#spark-knn
WIP...
k-Nearest Neighbors algorithm (k-NN) implemented on Apache Spark. This uses a hybrid spill tree approach to achieve high accuracy and search efficiency. The simplicity of k-NN and lack of tuning parameters makes k-NN a useful baseline model for many machine learning problems.
This package is published using sbt-spark-package and linking information can be found at http://spark-packages.org/package/saurfang/spark-knn
k-NN can be used for both classification and regression, which are exposed using the new Spark ML API based on DataFrame.
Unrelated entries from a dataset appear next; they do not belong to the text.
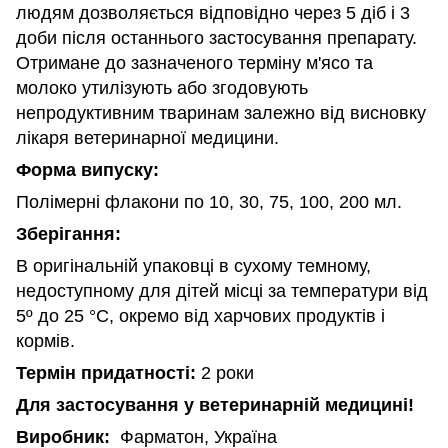
людям дозволяється відповідно через 5 діб і 3
доби після останнього застосування препарату.
Отримане до зазначеного терміну м'ясо та
молоко утилізують або згодовують
непродуктивним тваринам залежно від висновку
лікаря ветеринарної медицини.
Форма випуску:
Полімерні флакони по 10, 30, 75, 100, 200 мл.
Зберігання:
В оригінальній упаковці в сухому темному,
недоступному для дітей місці за температури від
5º до 25 °С, окремо від харчових продуктів і
кормів.
Термін придатності:
2 роки
Для застосування у ветеринарній медицині!
Виробник:
Фарматон, Україна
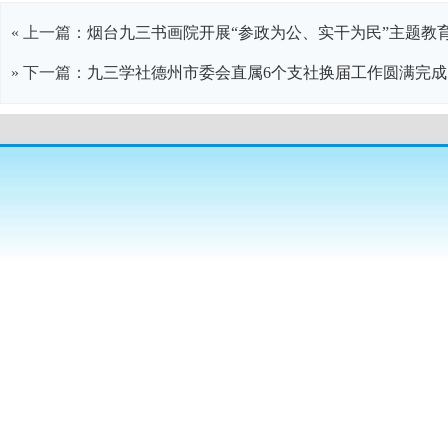
« 上一篇：
烟台九三书画院开展“参政为公、实干为民”主题教
» 下一篇：
九三学社德州市委会直属6个支社换届工作圆满完成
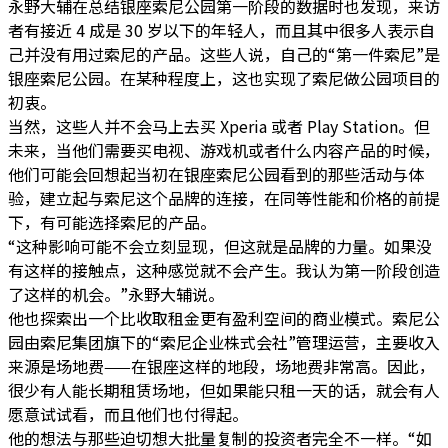
永野大辅在总结银座索尼公园第一阶段的数据时也发现，来访
者有接近 4 成是 30 岁以下的年轻人，而且其中很多人表示自
己并没有用过索尼的产品。这些人说，自己的“第一件索尼”是
银座索尼公园。在某种程度上，这也实现了索尼做公园项目的
初衷。
当然，这些人并不会马上去买 Xperia 或者 Play Station。但
未来，当他们需要买电视、游戏机或者什么内容产品的时候，
他们可能会回想起当初在银座索尼公园看到的那些活动与体
验，建立起与索尼这个品牌的连接，在同等性能和价格的前提
下，有可能选择索尼的产品。
“这种影响可能不会立刻显现，但这就是品牌的力量。如果没
有这样的接触点，这种感觉就不会产生。我认为第一阶段创造
了这样的机会。”永野大辅说。
他也探索出一个比收取租金更有盈利空间的商业模式。索尼公
园由索尼集团旗下的“索尼企业株式会社”管理运营，主要收入
来源是场地费——在银座这样的地段，场地费非常高。因此，
很少有人能长期租赁场地，但如果能只租一天的话，就会有人
愿意试试看，而且他们也付得起。
他的想法与那些迫切想大批量复制的投资者完全不一样。“如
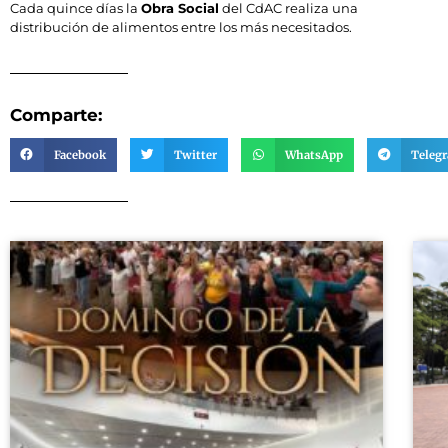
Cada quince días la
Obra Social
del CdAC realiza una
distribución de alimentos entre los más necesitados.
Comparte:
Facebook
Twitter
WhatsApp
Teleg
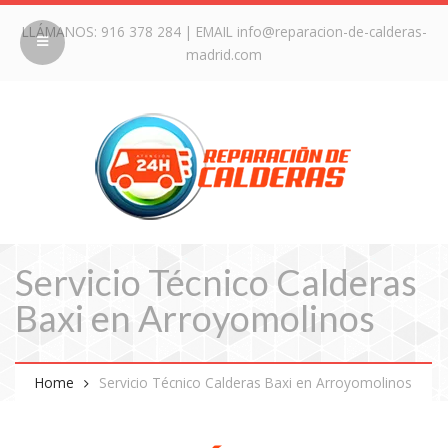
LLÁMANOS:
916 378 284
| EMAIL
info@reparacion-de-calderas-
madrid.com
Servicio Técnico Calderas
Baxi en Arroyomolinos
Home
Servicio Técnico Calderas Baxi en Arroyomolinos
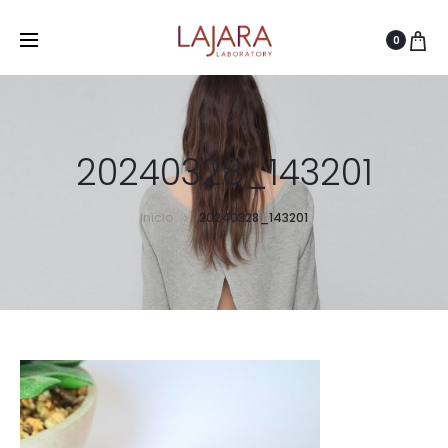
0
20240328_143201
Inicio
20240328_143201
Both models accept a weight column so predictions can be optionally weighted.
//read in raw label and features
val training = MLUtils.loadLibSVMFile(sc, "data/mllib/sample_libsvm_data.txt").toDF()
val knn = new KNNClassifier()
.setTopTreeSize(training.count().toInt / 500)
.setK(10)
val knnModel = knn.fit(training)
val predicted = knn.transform(training)
//read in raw label and features
val training = MLUtils.loadLibSVMFile(sc, "data/mllib/sample_libsvm_data.txt").toDF()
val knn = new KNNRegression()
.setTopTreeSize(training.count().toInt / 500)
.setK(10)
val knnModel = knn.fit(training)
val predicted = knn.transform(training)
Furthermore, KNN itself is also exposed for advanced usage which returns arbitrary columns associated with found neighbors. For example, this can power clustering use case described in the reference Google paper.
When the model is trained, data points are repartitioned and within each partition a search tree is built to support
efficient querying. When model is used in prediction, the prediction vectors are repartitioned, searched, collected and
joined back to the search DataFrame. Assuming the training set is much larger, subsequent prediction can be much quicker
than training. Overall the algorithm displays a O(m log n)
runtime much better than the naive O(m n)
runtime (for n training points, m prediction points and k = 1). See benchmark section for more details.
The number of neighbors can be set before and after training. Other parameters must be set before training and they control the number of partitions and trade off between accuracy and efficiency of individual search tree. Please refer to Scala doc for more information.
To run a Spark script in Python with spark-submit
, use:
cd python
python setup.py bdist_egg
cd ..
sbt package
# need to add jar twice because of https://issues.apache.org/jira/browse/SPARK-5185:
spark-submit --pyfiles python/dist/pyspark_knn-*.egg --driver-class-path spark-knn-core/target/scala-2.10/spark-knn_*.jar --jars spark-knn-core/target/scala-2.10/spark-knn_*.jar YOUR_SCRIPT
Preliminary benchmark results can be found at here.
We have benchmarked our implementation against MNIST dataset. For the canonical 60k training dataset, our implementation is able to get a reasonable cross validated F1 score of 0.97 comparing to brute force exact algorithm's to be computed.
While the implementation is approximate, it doesn't suffer much even when the dimension is high (as many as the full MNIST raw dimension: 784). This can be a huge advantage over other approximate implementation such as KD-tree and LSH. further benchmark is required
The implementation also exhibits sub-linear runtime which can lead to huge savings for large datasets.
Note: the duration in the above plot is total runtime thus brute-force exhibits polynomial runtime while SpillTree shows close to linearithmic runtime.
Finally the implementation scales horizontally and has been successfully applied on datasets with low hundreds millions of observations and low hundreds dimensions. We have no reason to say why it can't scale to billions of observations as described in the original Google paper.
-
implementation of MetricTree, SpillTree, HybridSpillTree
-
distributed KNN based on HybridSpillTree
-
(weighted) Classifier and Regression on ml API
-
benchmark against Brute Force and LSH based kNN in terms of model and runtime performance
-
benchmark against LSH based kNN
-
refactoring of Tree related code
NB: currently tree are recursively constructed and contain some duplicated code. The data structure is also questionable. However preliminary empirical testing shows each tree can comfortably handle tens to hundreds thousands of high dimensional data points.
-
upgrade ml implementation to use DataSet API (pending Spark 1.6)
NB: the largest cost of this implementation is disk I/O of repartition and distance calculation. While distance calculation has no good way to optimize, with DataSet API, we might be able to drastically reduce the shuffle size during training and prediction.
-
explore use of random projection for dimension reduction
-
Liu, Ting, et al. "An investigation of practical approximate nearest neighbor algorithms." Advances in neural information processing systems. 2004.
-
Liu, Ting, Charles Rosenberg, and Henry Rowley. "Clustering billions of images with large scale nearest neighbor search." Applications of Computer Vision, 2007. WACV'07. IEEE Workshop on. IEEE, 2007.